AZEVEDO (2002) argues that in the case of the classification of the records per day of week, there is the inconvenience of mixing days of minor urban activity with days of larger urban activity, mainly on Mondays and Fridays ("false holiday" and "true holiday" represents more than 10% these days of week). The average values of precipitation do not show if there is an increase in the frequency and intensity of rainfalls. There is the advantage that seven classes have the same number of samples, facilitating comparisons, mainly in extreme cases. The classification into "workdays" and "not workdays" does not allow directly weekly rhythm characterization. The separation of each day, from Sunday to Saturday, into "workday" or not, results in incomparable classes because of the sampling disparity. Finally, it is possible that the increment or reduction in urban activity on a day depends on the previous day and on the next day also. It is not absurd to say that what is going to happen on the day after interferes on the day at issue, especially because one of characteristics of the human activity is teleology. For example, in RMSP there is a considerable increase on traffic jams in the afternoon and evening of a Thursday that precedes a Friday holiday. Considering this hypothesis, the author elaborated a method to disintegrate "workdays" and "not workdays" in a major number of classes, compatible with the characterization of a weekly rhythm. He proceeded calling the classification of a day as "position in week" and using the notation U for "workday" and N for "not workday". Considering the position in week, there would be eight arrangement possibilities in a three days sequence. However, just six of these sequences, or positions in week, really are significant. In this order represent the rhythm of the relative intensity of the urban activity: NNN, NNU, NUU, UUU, UUN, UNN. The advantage of this classification system is that the "true holiday" and "false holiday" are aggregate with typical days to them related. For example, in a week in which Friday is holiday. The position in week of the previous Thursday is UUN, grouped with Fridays of the normal weeks. The position of Friday in this case is UNN, grouped with Saturdays of the normal weeks. Saturday, then it grouped in a class that does not occur in the normal weeks (NNN - "not workday" preceded and followed by "not workdays"), but that is relatively frequent.
AZEVEDO (2002) aggregated the hourly precipitation data of Água Funda Meteorological Station from the period 1990-2001, separating the precipitation into three classes as a function of the total accumulated per hour. The author demonstrates that the precipitation with 10 or more millimeters per hour, of 16:00 to midnight, occurred in central days of week (UUU) with more than twice the frequency of days NNN, which represents the extreme possible case of reduction of the urban activity. Besides this, the average intensity (represented preliminarily by the reason from the total precipitated by the occurrence per hour) and the daily average precipitation (if considered these more intense rainfalls) are significantly larger in direction to central days of week.

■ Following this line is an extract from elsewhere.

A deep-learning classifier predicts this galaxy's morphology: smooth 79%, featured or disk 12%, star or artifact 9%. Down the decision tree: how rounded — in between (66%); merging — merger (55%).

Although all the previous results corroborate the hypothesis that there is an antropogenic rhythm built-in on the RMSP climate, there are still several pertinent doubts to clarify, especially on case of atmospheric precipitation (AZEVEDO and TARIFA, 2001). This paper explores one that is important to the geographer. What would be the space distribution of this increment on intensity and frequency of the largest precipitation on "workdays"? There is a narrow relation between the phenomenon above and the location of the urban area, or do own troposphere and/or boundary layer processes cause it? It is being pointed an embryonic process of conurbation between São Paulo and Rio de Janeiro that incorporates Sorocaba, Santos, Campinas and all the urban agglomerates of Paraiba Valley. The phenomenon of alteration of precipitation structure and temporal distribution, investigated yet at the scope of RMSP, also manifest, at least on an embryonic form, across all the Megalopolis that is in formation? In the case of atmospheric pollution, the preliminary field observation allows us to infer that there is transport of pollutant among areas pointed above during at least a decade. The first try to answer these questions was testing the hypothesis that there should be an area of preferential occurrence of intense precipitation in "workdays" related to the urban area of RMSP, even though not exactly overlapped to the second.
MATERIALS AND METHODS
The studied area was defined using three criteria; (a) including RMSP and its surroundings, that means here, the repetition of its extension to North, South, East and West, (b) limited by parallels and meridian in whole degrees to facilitate the search for rain-gauges and (c) it would be used only São Paulo's state posts. The combination of these three criteria resulted in São Paulo's state area defined by 22 S, 25 S, 48 W e 45 W.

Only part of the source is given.